Z, muito cordial, lhe disse:
- Você tem alguma cópia dos seus escritos aí?

            X nunca imaginou que ouviria essa pergunta de um editor. Tinha um volume encadernado com uma seleta dos versos, o melhor do que escrevera e compilara para levar a uma editora e lançar com seus próprios recursos. Mas sempre deixava o volume no banco de trás do seu carro e até se esquecia dele. Tinha medo de uma recusa, mesmo pagando.

           Agora, diante de Z, era a primeira vez que X saía da toca. Só divulgava o que escrevia entre os seus pares da Academia, porque lá o aplauso era certo. Afinal, asinus asinum fricat. Jamais correu riscos. Era respeitadíssimo entre os seus confrades e isso era tão bom...

- Vamos lá, homem! O que você tem a perder? Tem medo da minha crítica?

- Você não vai acreditar, mas tenho uma cópia dos meus poemas aqui no banco de trás.

- Então me empreste. Assim que terminar de ler eu devolvo.

          X nem conseguiu dormir direito por vários dias. Quando dormia, logo sonhava que estava na televisão, sendo entrevistado no Programa do Jô ou pela Marília Gabriela. Imaginava que perguntas eles fariam sobre seus versos, elogiando sua maestria no trato do verso decassílabo, do alexandrino ou das redondilhas maiores, de sua predileção. Imaginava-se divulgando os grandes feitos de sua entidade fantasma, que, devido a essa publicidade, ganharia novos membros no Brasil inteiro e teria a porta aberta para se apresentar na TV e promover-se em colunas dos grandes jornais. Suas festas literárias seriam cobertas pela revista Caras!

          X tinha dois romances inéditos, que poderiam ser publicados pela Companhia das Letras! Imaginou-se disputado por dezenas de leitores na Festa Literária Internacional de Paraty, dando autógrafos até doer a mão... Quem sabe até entraria para a Academia Brasileira de Letras? Tinha muita vontade de conhecer pessoalmente o ex-presidente Fernando Henrique Cardoso, em quem tinha votado as duas vezes...

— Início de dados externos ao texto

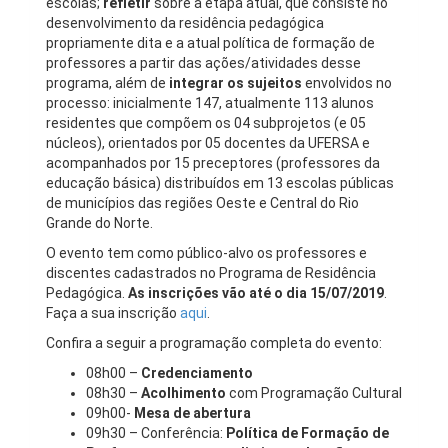
escolas;
refletir
sobre a etapa atual, que consiste no
desenvolvimento da residência pedagógica
propriamente dita e a atual política de formação de
professores a partir das ações/atividades desse
programa, além de
integrar os sujeitos
envolvidos no
processo: inicialmente 147, atualmente 113 alunos
residentes que compõem os 04 subprojetos (e 05
núcleos), orientados por 05 docentes da UFERSA e
acompanhados por 15 preceptores (professores da
educação básica) distribuídos em 13 escolas públicas
de municípios das regiões Oeste e Central do Rio
Grande do Norte.
O evento tem como público-alvo os professores e
discentes cadastrados no Programa de Residência
Pedagógica.
As inscrições vão até o dia 15/07/2019
.
Faça a sua inscrição
aqui
.
Confira a seguir a programação completa do evento:
08h00 –
Credenciamento
08h30 –
Acolhimento
com Programação Cultural
09h00-
Mesa de abertura
09h30 – Conferência:
Política de Formação de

          Uma semana depois, Z lhe manda uma mensagem no celular convidando-o para tomarem um chope em Copacabana.

          X conseguiu disfarçar a ansiedade e deu uma de joão-sem-braço:
- Você conseguiu uma vaga de revisor para mim na editora?

- Quase, amigão, quase... mas não é sobre isso que vim conversar com você. É sobre os seus poemas.

- Você gostou deles?

- Olha, X, eu vou ser sincero. Achei seus poemas monotemáticos.

- Monotemáticos?

- Sim. Você só fala de amor, saudade, solidão, ciúme, abandono, angústia... só fala de dor-de-cotovelo, cara!

          X ficou murcho.

- Gostei das suas imagens, das suas metáforas, da sua técnica. Você tem um excelente domínio de versificação. Apreciei muito os seus sonetos, mas você só fala da mesma coisa. Para isso, já tem a música sertaneja e o pagode.

- Música sertaneja e pagode?

- É. Você já reparou que os sertanejos e os pagodeiros só falam da mesma coisa? Amor, amor, amor... Isso cansa! Coração rima com paixão, amor rima com dor, saudade rima com invade, triste rima com existe, despedida com vida, alma com calma, esperança com criança, infância com distância... e você repete todos esses cacoetes! É uma enxurrada de clichês. Você precisa mudar de temática.

            - Mudar de temática?

            - Exatamente! Dezenas de volumes encadernados de poesia vão para a reciclagem toda semana na editora.

            - Sério?

            - Sim. E todos com o mesmo ramerrão: saudade, solidão, ciúme, amor, tristeza, devaneio, sonho... alguns tentam fazer sociologia barata e apelam para criança de rua, pobreza, fome, miséria... Outros navegam na onda da sustentabilidade e fazem poemas de cunho ecológico... isso sem contar nos fanáticos que só falam de Deus, das “belezas da criação” ou de suas crenças na imortalidade... E outro filão: os que escrevem versos de cunho moral, transmitindo “lições de vida”, otimismo ou virtudes...

            - E agora, o que eu faço?

            - Siga meu conselho: seja criativo e explore outros temas. Esses já estão superados: palavra de editor! Busque outros assuntos! Renove-se! Fuja do lugar-comum!

            Depois do chope, X voltou meio sem rumo para o seu apartamento. Guardou todos os escritos num velho baú herdado de sua vó, tomou um lexotan e foi dormir.

            Era melhor se esquecer da literatura: se não tinha dom para ser original, era melhor procurar outro hobby.

            Ia fazer jardinagem. Plantar flores não requer criatividade.